The state has paid those employees $4,618 for subbing during their regular work hours, said Division of Human Resources director Lori Wolff. But school districts can pay them, too. State Department of Education spokeswoman Kris Rodine said state employees can receive school districts’ stipends for substituting.
That means taxpayers are footing the bill twice for some subs.
The goal of freeing up executive branch employees was to help districts meet staff shortages, “without utilizing district resources,” according to information shared by the governor’s office.
“Ultimately, the decision is up to the district and/or charter school to reimburse more. But that’s not the intent of this benefit,” the governor’s education policy advisor Greg Wilson said in an email.
Char Jackson, spokeswoman for the West Ada School District, says eight executive branch employees have signed up to substitute teach in that district so far. Seven have chosen to be paid the districts’ $80-$90 substitute stipend.
Boise spokesman Dan Hollar said his district isn’t tracking whether or not substitutes are executive branch employees. That means any executive employees would be paid the district’s stipend by default. Boise pays $85 per full-day for classified substitutes and $95 for a full-day in a certified position.

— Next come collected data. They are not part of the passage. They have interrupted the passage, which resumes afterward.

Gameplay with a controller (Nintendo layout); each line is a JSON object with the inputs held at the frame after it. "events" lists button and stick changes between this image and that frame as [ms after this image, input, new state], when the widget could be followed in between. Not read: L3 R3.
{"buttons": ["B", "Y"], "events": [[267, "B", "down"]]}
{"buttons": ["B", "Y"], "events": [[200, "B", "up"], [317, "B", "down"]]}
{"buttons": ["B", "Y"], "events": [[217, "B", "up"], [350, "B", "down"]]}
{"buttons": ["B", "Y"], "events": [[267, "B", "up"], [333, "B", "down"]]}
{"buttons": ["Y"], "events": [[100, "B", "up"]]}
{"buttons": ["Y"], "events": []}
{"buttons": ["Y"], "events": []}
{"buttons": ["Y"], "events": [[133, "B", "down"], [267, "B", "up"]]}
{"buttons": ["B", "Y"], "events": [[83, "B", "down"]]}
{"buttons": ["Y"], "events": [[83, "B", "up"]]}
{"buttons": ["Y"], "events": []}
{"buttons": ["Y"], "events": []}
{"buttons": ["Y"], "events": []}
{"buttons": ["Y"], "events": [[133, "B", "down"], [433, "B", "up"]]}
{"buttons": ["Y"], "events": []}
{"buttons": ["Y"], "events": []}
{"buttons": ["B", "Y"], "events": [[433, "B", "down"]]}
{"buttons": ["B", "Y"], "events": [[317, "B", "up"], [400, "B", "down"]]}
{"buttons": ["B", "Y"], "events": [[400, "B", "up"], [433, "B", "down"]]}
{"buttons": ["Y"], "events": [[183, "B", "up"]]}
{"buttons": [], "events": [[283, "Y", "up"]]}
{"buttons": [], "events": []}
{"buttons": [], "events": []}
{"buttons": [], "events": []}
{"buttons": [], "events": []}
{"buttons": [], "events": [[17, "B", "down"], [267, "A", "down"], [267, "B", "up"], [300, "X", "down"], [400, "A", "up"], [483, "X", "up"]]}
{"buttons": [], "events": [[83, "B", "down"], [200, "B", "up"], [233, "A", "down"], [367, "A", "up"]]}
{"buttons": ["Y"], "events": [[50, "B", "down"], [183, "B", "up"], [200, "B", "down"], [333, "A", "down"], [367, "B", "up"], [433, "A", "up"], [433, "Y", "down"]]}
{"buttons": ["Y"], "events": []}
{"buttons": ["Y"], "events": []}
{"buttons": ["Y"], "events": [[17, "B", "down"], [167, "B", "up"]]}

Executive branch employees are limited to 16 hours of paid leave every two weeks under Little’s program, which started on Sept. 20.
The governor also pledged $10 million for districts to hire subs, bus drivers and nutrition staff, or to add supplemental pay for those hard-to-fill positions.
Districts have used about half of the $10 million available to them for staffing, Rodine said. They have until December 15 to use those funds.
Superintendent Sherri Ybarra is among the state employees boosting the substitute corps. She’ll work in Mountain Home elementary schools all day on Wednesday and Thursday, Rodine said — and she won’t be accepting payment from the district.